◆ Dataset records
# # # # #

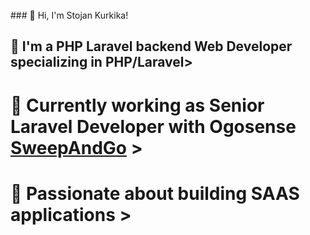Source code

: <br />
### 👋 Hi, I'm Stojan Kurkika!

##  🌱 I'm a PHP Laravel backend Web Developer specializing in PHP/Laravel&gt;

# 🔭 Currently working as Senior Laravel Developer with Ogosense [SweepAndGo](https://www.sweepandgo.com) &gt;

# 🌱 Passionate about building SAAS applications &gt;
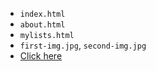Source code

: - `index.html`
- `about.html`
- `mylists.html`
- `first-img.jpg`, `second-img.jpg`
- [Click here](https://amin-irannezhad.github.io/Test/)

# # # # #

◆ About this task
Everything in the records except the pictures is to be repeated exactly.

◆ Result of the task
Source code

: <br />
### 👋 Hi, I'm Stojan Kurkika!

##  🌱 I'm a PHP Laravel backend Web Developer specializing in PHP/Laravel&gt;

# 🔭 Currently working as Senior Laravel Developer with Ogosense [SweepAndGo](https://www.sweepandgo.com) &gt;

# 🌱 Passionate about building SAAS applications &gt;
Source code

: - `index.html`
- `about.html`
- `mylists.html`
- `first-img.jpg`, `second-img.jpg`
- [Click here](https://amin-irannezhad.github.io/Test/)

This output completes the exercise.